OK GURU'S GOT THE 225/75/15'S, 5 LUG 4.5 RIM's rated for the E RATED 10 PLY TIRE'S. I HAVE A 23KRS TOY HAULER.Are we sure they are going to fit without doing the axle flip? Putting them on this weekend. Problem is im in VA and the TT is in GA. We will see what happens.

Thanks for the advise!!


----------



## bery's roo (Jul 6, 2007)

bery said:


> OK GURU'S GOT THE 225/75/15'S, 5 LUG 4.5 RIM's rated for the E RATED 10 PLY TIRE'S. I HAVE A 23KRS TOY HAULER.Are we sure they are going to fit without doing the axle flip?
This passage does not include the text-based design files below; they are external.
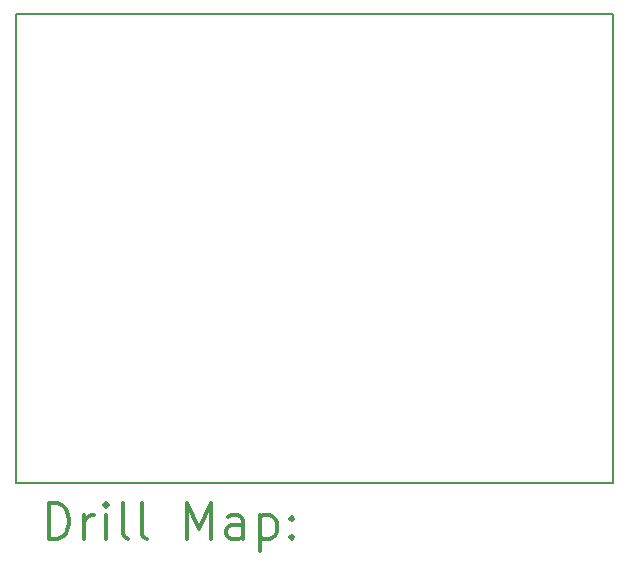
<source format=gbr>
%FSLAX45Y45*%
G04 Gerber Fmt 4.5, Leading zero omitted, Abs format (unit mm)*
G04 Created by KiCad (PCBNEW (5.1.8)-1) date 2021-07-28 22:21:32*
%MOMM*%
%LPD*%
G01*
G04 APERTURE LIST*
%TA.AperFunction,Profile*%
%ADD10C,0.200000*%
%TD*%
%ADD11C,0.200000*%
%ADD12C,0.300000*%
G04 APERTURE END LIST*
D10*
X20907000Y-2283500D02*
X20907000Y-6248500D01*
X15857000Y-2283500D02*
X20907000Y-2283500D01*
X15857000Y-2283500D02*
X15857000Y-6248500D01*
X15857000Y-6248500D02*
X20907000Y-6248500D01*
D11*
D12*
X16133428Y-6724214D02*
X16133428Y-6424214D01*
X16204857Y-6424214D01*
X16247714Y-6438500D01*
X16276286Y-6467071D01*
X16290571Y-6495643D01*
X16304857Y-6552786D01*
X16304857Y-6595643D01*
X16290571Y-6652786D01*
X16276286Y-6681357D01*
X16247714Y-6709929D01*
X16204857Y-6724214D01*
X16133428Y-6724214D01*
X16433428Y-6724214D02*
X16433428Y-6524214D01*
X16433428Y-6581357D02*
X16447714Y-6552786D01*
X16462000Y-6538500D01*
X16490571Y-6524214D01*
X16519143Y-6524214D01*
X16619143Y-6724214D02*
X16619143Y-6524214D01*
X16619143Y-6424214D02*
X16604857Y-6438500D01*
X16619143Y-6452786D01*
X16633428Y-6438500D01*
X16619143Y-6424214D01*
X16619143Y-6452786D01*
X16804857Y-6724214D02*
X16776286Y-6709929D01*
X16762000Y-6681357D01*
X16762000Y-6424214D01*
X16962000Y-6724214D02*
X16933428Y-6709929D01*
X16919143Y-6681357D01*
X16919143Y-6424214D01*
X17304857Y-6724214D02*
X17304857Y-6424214D01*
X17404857Y-6638500D01*
X17504857Y-6424214D01*
X17504857Y-6724214D01*
X17776286Y-6724214D02*
X17776286Y-6567071D01*
X17762000Y-6538500D01*
X17733428Y-6524214D01*
X17676286Y-6524214D01*
X17647714Y-6538500D01*
X17776286Y-6709929D02*
X17747714Y-6724214D01*
X17676286Y-6724214D01*
X17647714Y-6709929D01*
X17633428Y-6681357D01*
X17633428Y-6652786D01*
X17647714Y-6624214D01*
X17676286Y-6609929D01*
X17747714Y-6609929D01*
X17776286Y-6595643D01*
X17919143Y-6524214D02*
X17919143Y-6824214D01*
X17919143Y-6538500D02*
X17947714Y-6524214D01*
X18004857Y-6524214D01*
X18033428Y-6538500D01*
X18047714Y-6552786D01*
X18062000Y-6581357D01*
X18062000Y-6667071D01*
X18047714Y-6695643D01*
X18033428Y-6709929D01*
X18004857Y-6724214D01*
X17947714Y-6724214D01*
X17919143Y-6709929D01*
X18190571Y-6695643D02*
X18204857Y-6709929D01*
X18190571Y-6724214D01*
X18176286Y-6709929D01*
X18190571Y-6695643D01*
X18190571Y-6724214D01*
X18190571Y-6538500D02*
X18204857Y-6552786D01*
X18190571Y-6567071D01*
X18176286Y-6552786D01*
X18190571Y-6538500D01*
X18190571Y-6567071D01*
M02*

</source>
Putting them on this weekend. Problem is im in VA and the TT is in GA. We will see what happens.
> 
> Thanks for the advise!!


----------



## bery's roo (Jul 6, 2007)

OK! Update on the upgrade, off are the stock 14in c rated duro tires. On are the new 225/75R15 in e rated Tomax. No axel flip needed! We have plenty of room for the 15 in rims. So the 23KRS took the upgraded tires and rims. Next on the list is the ez-flex system. Always something to upgrade! MONEY PIT!!


----------